Ukraine and The Limits of International Law

Peter Spiro (and/or someone else operating the Opinio Juris twitter account) accuses me of “gloating” about the military intervention in Ukraine, being a “realist,” committing something called the “perfect compliance fallacy,” and believing that “international law is a chimera.” These accusations are false.

Julian Ku and Erik Voeten have already provided partial rebuttals. For the record, here are my views:

1. I am not a “realist” in the political science sense. I believe that countries cooperate when they can achieve mutual gains; that cooperation can benefit from sophisticated institutional arrangements; but that cooperation must be self-enforcing, meaning that it must be in the individual interest of the relevant countries not to defect from their arrangements (what economists sometimes call the “participation constraint”). Although few (albeit an increasing number) law professors take this approach to international law, many (although certainly not all or even most) political scientists do. Realism, as I understand that term, emphasizes security competition among countries; it has little value for understanding international law.

2. Spiro is right that you can’t infer anything from a single data point if that’s what he means by the “perfect compliance fallacy.” However, I never said that because Russia violated international law in Ukraine, international law is a “chimera.” Nor did I say anything that could be construed in such a way.

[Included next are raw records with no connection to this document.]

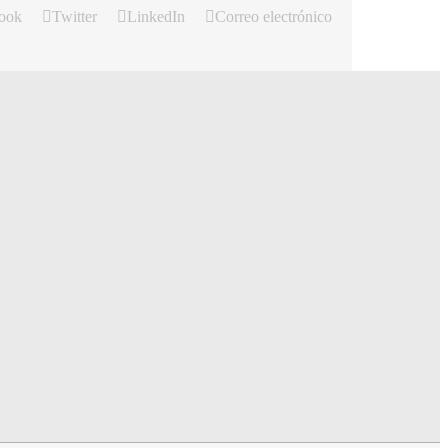
ook
Twitter
LinkedIn
Correo electrónico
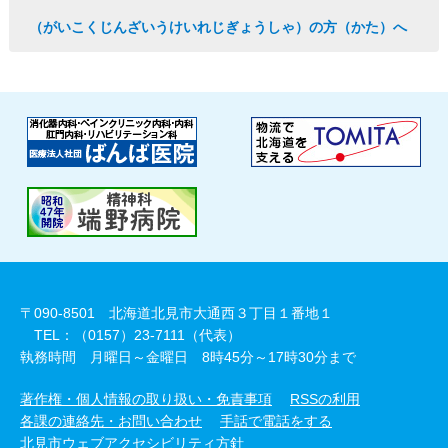
（がいこくじんざいうけいれじぎょうしゃ）の方（かた）へ
〒090-8501 北海道北見市大通西３丁目１番地１
TEL：（0157）23-7111（代表）
執務時間 月曜日～金曜日 8時45分～17時30分まで
著作権・個人情報の取り扱い・免責事項
RSSの利用
各課の連絡先・お問い合わせ
手話で電話をする
北見市ウェブアクセシビリティ方針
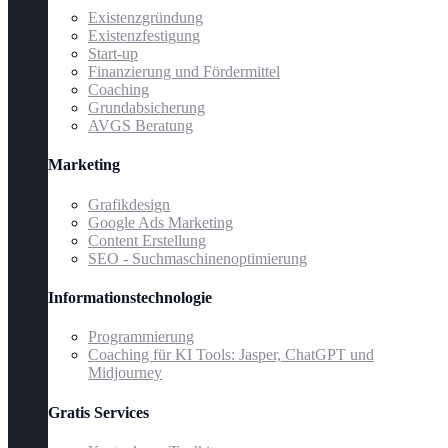
Existenzgründung
Existenzfestigung
Start-up
Finanzierung und Fördermittel
Coaching
Grundabsicherung
AVGS Beratung
Marketing
Grafikdesign
Google Ads Marketing
Content Erstellung
SEO - Suchmaschinenoptimierung
Informationstechnologie
Programmierung
Coaching für KI Tools: Jasper, ChatGPT und
Midjourney
Gratis Services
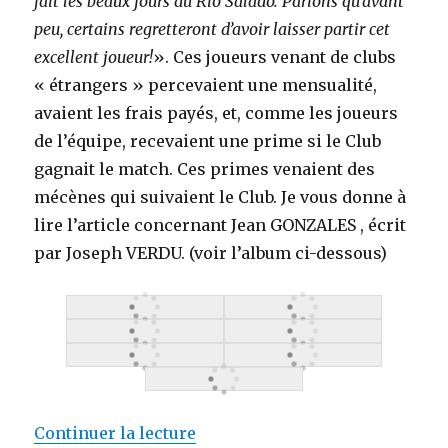
fait les beaux jours du Rio Salado. Parions qu’avant
peu, certains regretteront d’avoir laisser partir cet
excellent joueur!
». Ces joueurs venant de clubs
« étrangers » percevaient une mensualité,
avaient les frais payés, et, comme les joueurs
de l’équipe, recevaient une prime si le Club
gagnait le match. Ces primes venaient des
mécènes qui suivaient le Club. Je vous donne à
lire l’article concernant Jean GONZALES , écrit
par Joseph VERDU. (voir l’album ci-dessous)
de « S.O.S les années Sassa ROS
Continuer la lecture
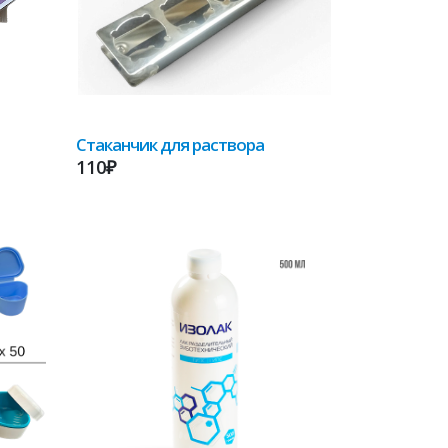
Стаканчик для раствора
110₽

My writings about international law have been devoted to explaining it, not denying that it exists like the mythical beast invoked by Spiro. However, I am more skeptical than most international law scholars, who are frequently advocates, cheerleaders, or aspiring diplomats. The arguments I have made in The Limits of International Law, Economic Foundations of International Law, and elsewhere implied that international law is most effective at solving coordination games and managing bilateral cooperation, and not so good at solving collective action problems. So I have expressed skepticism about some types of international law–including collective security and human rights–but not others (trade law, for example). I have also argued that some areas of international law work under certain conditions but fail under other conditions–claims that are resisted by legal scholars but are familiar in political science (for example, James Morrow’s examination of the laws of war).

3. The evidence for the weakness of the use of force rules has been gathered and analyzed by many people, including Michael Glennon. The debate is too complicated to reproduce here. All I will say is that it is sufficient neither to point out that countries sometimes violate the law nor to point out that countries sometimes comply with the law. One needs to imagine the counterfactual world in which the UN system does not exist and ask how states would act differently. In such a world, would Russia have also invaded Armenia? Would the United States have invaded Canada? Countries have reasons other than law not to attack each other.